Arthur finished listening to this and was still dissatisfied, he may not be the ugliest creature in the universe but he was still amazingly unattractive and unless a cure was found, likely to take up poetry to express his bitter anguish. He wandered over to the mirror and attempted to take himself by surprise. He succeeded and jumped at the sight of the green, vaguely Arthur shaped blob he found staring back at him.

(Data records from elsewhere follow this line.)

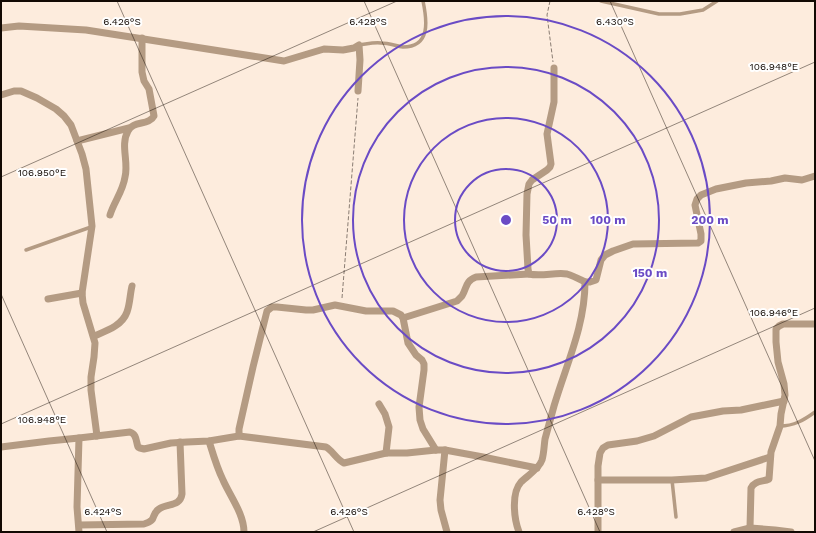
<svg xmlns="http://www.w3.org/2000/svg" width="816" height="533" viewBox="0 0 816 533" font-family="'Work Sans',sans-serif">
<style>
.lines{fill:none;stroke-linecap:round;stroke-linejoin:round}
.path{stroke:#8a7d73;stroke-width:1;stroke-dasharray:4 2;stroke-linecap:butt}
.lane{stroke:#b49b83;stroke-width:3.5}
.street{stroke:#b49b83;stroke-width:7}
.ticks{fill:none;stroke:#120903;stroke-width:1;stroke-opacity:0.45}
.ring{fill:none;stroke:#6a4bc5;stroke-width:2}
.ticks-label{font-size:10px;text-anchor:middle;fill:#120903;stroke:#fff;stroke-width:4;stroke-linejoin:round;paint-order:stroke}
.centre{fill:#6a4bc5;stroke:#fff;stroke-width:2}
.ring-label{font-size:12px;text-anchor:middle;font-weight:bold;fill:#6a4bc5;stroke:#fff;stroke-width:4;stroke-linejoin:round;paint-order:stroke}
</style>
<rect width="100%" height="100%" fill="#fdecdd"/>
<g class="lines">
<g class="path">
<path d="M 550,1 L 547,15 L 553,62"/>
<path d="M 342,298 L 358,98"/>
</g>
<g class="lane">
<path d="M 601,1 L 659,14 L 680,14 L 703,10 L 717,1"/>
<path d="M 359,45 C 367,44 374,42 381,43 C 389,43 396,46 403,47 C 431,47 427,20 423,1"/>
<path d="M 26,250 L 91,227"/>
<path d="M 780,426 C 794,426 804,420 815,412"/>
<path d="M 672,480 L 676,517"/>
</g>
<g class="street">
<path d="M 1,28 L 19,26 L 86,30 L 284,61 L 324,49 L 343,50 L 354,48 L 359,45 L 360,60 L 358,91"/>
<path d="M 1,95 L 14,91 L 21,91 L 37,98 L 56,109 L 64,116 L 71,125 L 82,154 L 86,169 L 92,226 L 82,293 L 83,303 L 95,343 L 94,357 L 91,377 L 91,390 L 97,436"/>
<path d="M 77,141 L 129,128"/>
<path d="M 110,215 C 114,202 123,191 125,177 C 129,162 120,145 128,131 C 133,120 149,126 154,116 L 149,89 L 144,81 L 142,72 L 142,38"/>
<path d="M 585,282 L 590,282 L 596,280 L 601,260 L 605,255 L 613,251 L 633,244 L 698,243 L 701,241 L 701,234 L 695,205 L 697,199 L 701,195 L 716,189 L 746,183 L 771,181 L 785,178 L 802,180 L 815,176"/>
<path d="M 48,299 L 82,293"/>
<path d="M 403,318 L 457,301 C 458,300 461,297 462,296 C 467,288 465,281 476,277 L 529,274"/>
<path d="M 94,336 C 106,331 122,326 127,312 C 130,304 130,294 132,286"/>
<path d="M 379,404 L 385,414 L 389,427 L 386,453"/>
<path d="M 239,436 L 326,447 C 333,451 336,459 344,463 L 386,453 L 407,453 L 436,450 L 445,450 L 483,457 L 537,468"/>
<path d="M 79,438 L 77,507 L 79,532"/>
<path d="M 209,441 C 213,454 217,468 223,480 C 230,496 244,514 244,532"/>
<path d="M 1,447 L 49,441 L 79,438 L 130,432 C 137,434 136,442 138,447 L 140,448 L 144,449 L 171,443 L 187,442 L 209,441 L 239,436 L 239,429 L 253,367 L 267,311 L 272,307 L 277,307 L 306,310 L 313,310 L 335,305 L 366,311 L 393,311 L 401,315 L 403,318 L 408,343 L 416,355 L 422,360 L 424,364 L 424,370 L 419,407 L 420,420 L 423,429 L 436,450"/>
<path d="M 445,450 L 440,500 L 441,510 L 447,532"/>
<path d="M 598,480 L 672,480 L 706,478 L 770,457"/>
<path d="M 79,525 L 144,524 C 158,520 150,515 159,509 C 168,503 180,507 182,494 L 180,442"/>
<path d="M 750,528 L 751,488 C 755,480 763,482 769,479 L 771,452 L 780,426 L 781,414 L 785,395 L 784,384 L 778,362 L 776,342 L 776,329 L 779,326 L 783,324 L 815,324"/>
<path d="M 519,532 C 514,519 511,493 521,482 C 528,475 539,469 542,460 C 544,453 544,446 545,439 C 548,428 551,417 554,406 C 566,365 585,326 585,282 C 579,279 574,276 567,274 C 555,272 542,277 529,274 L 528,269 L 526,235 L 527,194 L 529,184 L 532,180 L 547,170 L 550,167 L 551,164 L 547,134 L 554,102 L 554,68"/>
<path d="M 598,532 L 598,466 L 600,453 L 603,448 L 608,445 L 637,441 L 654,436 L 691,417 L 723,411 L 741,410 L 784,401"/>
<path d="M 734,532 L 750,528 L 775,530 L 791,532"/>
</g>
</g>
<path class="ticks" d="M 117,1 L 354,532M 364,1 L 600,532M 610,1 L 815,461M 1,177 L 397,1M 1,294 L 107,532M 1,424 L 815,62M 313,532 L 815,308"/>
<g class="ring">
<circle cx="506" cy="220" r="51"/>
<circle cx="506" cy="220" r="102"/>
<circle cx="506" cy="220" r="153"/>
<circle cx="506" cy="220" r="204"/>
</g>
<g class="ticks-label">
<text x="122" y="25">6.426°S</text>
<text x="368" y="25">6.428°S</text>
<text x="615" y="25">6.430°S</text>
<text x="774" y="70">106.948°E</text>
<text x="42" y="176">106.950°E</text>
<text x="774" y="316">106.946°E</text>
<text x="42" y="423">106.948°E</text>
<text x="103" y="515">6.424°S</text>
<text x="349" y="515">6.426°S</text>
<text x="596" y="515">6.428°S</text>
</g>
<circle cx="506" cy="220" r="6" class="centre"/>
<g class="ring-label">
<text x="557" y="224">50 m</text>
<text x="608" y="224">100 m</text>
<text x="710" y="224">200 m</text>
<text x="650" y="277">150 m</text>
</g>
<rect width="816" height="533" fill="none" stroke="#120903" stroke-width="4"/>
</svg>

"Why me?" he asked his reflection, it was just beginning to dawn on him. "Why not Zaphod? He'd make it cool, I can't pull it off, green doesn't go with my eyes!" the vogon staring at him cruelly mimicked his facial movements but didn't answer.
"At least you have eyes" the pineapple muttered, eyebrows furrowed in concentration. Arthur was going to respond when he realised she shouldn't have eyebrows, pineapples didn't from what he remembered and he was sure she hadn't before.
"Trillian, should you have eyebrows?"
"Me? Yes. A pineapple? No." a pair of eyes suddenly began to appear just below the eyebrows.
"I think you're becoming you again!" Arthur said, slightly annoyed that it appeared he was going to be the only disfigured one.
"I am?" the red lips on the pineapple said straight after appearing out of nowhere. "But I haven't found out the problem yet." the nose appeared, right before a body began to grow from the bottom of the pineapple, Arthur turned away with politeness as the body was naked. After a few minutes had passed, Trillian's voice spoke up from behind him, sounding embarrassed.
"Um…Arthur?"
"Yes?"
"You couldn't get me some clothes could you?"